Eintragung und Abfrage

Welche Unternehmensangaben in das Wettbewerbsregister eingetragen werden, ist abschließend gesetzlich geregelt. Neben den Unternehmensangaben sind das Angaben zu der Person, die rechtskräftig verurteilt wurde bzw. gegen die sich ein Bußgeldbescheid richtet. Welche Straftaten und Vergehen registriert werden, ergibt sich ebenfalls abschließend aus dem Wettbewerbsregistergesetz.

 

Öffentliche Auftraggeber im Sinne des § 99 GWB müssen Eintragungen zu dem Unternehmen abfragen, das den Zuschlag erhalten soll, soweit der Auftragswert netto 30.000,00 € erreicht. Sektorenauftraggeber (§ 100 GWB) und Konzessionsgeber (§ 101 GWB) müssen eine entsprechende Abfrage stellen, bevor sie Aufträge oberhalb der sogenannten Schwellenwerte vergeben. Zu sonstigen Aufträgen steht den Auftraggebern eine Abfrage frei. Welche Konsequenzen die Auftraggeber aus den Eintragungen ziehen, ist nicht im Wettbewerbsregistergesetz geregelt, sondern ergibt sich aus dem Vergaberecht. In der Regel wird ein Eintrag zum Ausschluss des Unternehmens aus dem Vergabeverfahren führen.

Löschung der Eintragung

Eintragungen über Straftaten werden spätestens nach fünf, Eintragungen über Bußgeldentscheidungen spätestens nach drei Jahren aus dem Wettbewerbsregister gelöscht. Die Frist beginnt mit der Rechts- oder Bestandskraft der Entscheidung zu laufen. Die Eintragung in das Wettbewerbsregister und der damit verbundene Ausschluss von Vergabeverfahren kann für ein Unternehmen erhebliche finanzielle Nachteile mit sich bringen, im Einzelfall sogar ruinös sein. Deshalb ermöglicht das Wettbewerbsregistergesetz eine vorzeitige Löschung von Unternehmen aus dem Register. Voraussetzung hierfür ist eine sogenannte Selbstreinigung. Ob eine ausreichende Selbstreinigung vorliegt und damit die Voraussetzungen für eine vorzeitige Löschung, entscheidet das Bundeskartellamt als Registerbehörde. Eine ablehnende Entscheidung kann das betroffene Unternehmen durch eine Beschwerde zum Oberlandesgericht überprüfen lassen.

Selbstreinigung

Die Selbstreinigung setzt nach § 125 GWB im Wesentlichen voraus, dass das Unternehmen (1) den durch eine Straftat oder ein sonstiges Fehlverhalten verursachten Schaden ausgleicht, (2) es mit den Ermittlungsbehörden und einem eventuell beteiligten öffentlichen Auftraggeber umfassend bei der Aufdeckung der Straftat oder dem Fehlverhalten kooperiert sowie insbesondere (3) konkrete technische, organisatorische und personelle Maßnahmen ergreift, um weitere Straftaten oder weiteres Fehlverhalten zu vermeiden. Damit sind insbesondere Compliance-Maßnahmen angesprochen. 
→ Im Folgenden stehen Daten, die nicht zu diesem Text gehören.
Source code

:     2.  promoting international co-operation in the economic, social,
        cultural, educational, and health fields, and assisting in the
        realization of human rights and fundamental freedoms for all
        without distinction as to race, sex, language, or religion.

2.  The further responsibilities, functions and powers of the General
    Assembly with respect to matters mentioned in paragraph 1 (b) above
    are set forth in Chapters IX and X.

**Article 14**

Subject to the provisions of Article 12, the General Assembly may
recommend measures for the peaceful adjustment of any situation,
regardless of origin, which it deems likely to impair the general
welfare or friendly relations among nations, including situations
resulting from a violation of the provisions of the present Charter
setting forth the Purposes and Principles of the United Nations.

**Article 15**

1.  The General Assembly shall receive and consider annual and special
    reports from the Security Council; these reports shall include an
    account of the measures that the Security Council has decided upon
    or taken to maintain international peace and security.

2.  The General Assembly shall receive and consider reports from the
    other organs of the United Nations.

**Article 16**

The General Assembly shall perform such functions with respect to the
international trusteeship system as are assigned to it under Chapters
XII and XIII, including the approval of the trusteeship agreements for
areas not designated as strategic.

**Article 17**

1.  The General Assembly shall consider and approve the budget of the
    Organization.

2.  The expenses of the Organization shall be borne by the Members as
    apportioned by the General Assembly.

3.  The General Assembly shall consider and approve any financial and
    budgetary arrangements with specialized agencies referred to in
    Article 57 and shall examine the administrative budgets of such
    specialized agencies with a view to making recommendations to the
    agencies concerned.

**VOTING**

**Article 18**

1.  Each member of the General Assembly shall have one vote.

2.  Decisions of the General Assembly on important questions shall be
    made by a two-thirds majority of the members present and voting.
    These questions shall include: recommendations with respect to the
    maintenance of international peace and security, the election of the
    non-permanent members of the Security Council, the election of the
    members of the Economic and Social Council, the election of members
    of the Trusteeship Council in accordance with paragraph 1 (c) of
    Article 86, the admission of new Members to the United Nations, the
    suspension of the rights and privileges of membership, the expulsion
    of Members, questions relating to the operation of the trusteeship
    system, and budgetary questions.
Ebenso wie der Implementierung kommt der Überprüfung und Verbesserung von Compliance-Management-Systemen erhebliche Bedeutung für eine vorzeitige Löschung eines Unternehmens aus dem Wettbewerbsregister zu.


Ob ein Compliance-Management-System besteht, ist aber auch für die Festlegung der Frist von Bedeutung, nach der die Eintragung regulär gelöscht wird. Denn das Wettbewerbsregistergesetz gibt ausschließlich Maximalfristen vor, hinter denen die Registerbehörde zurückbleiben kann.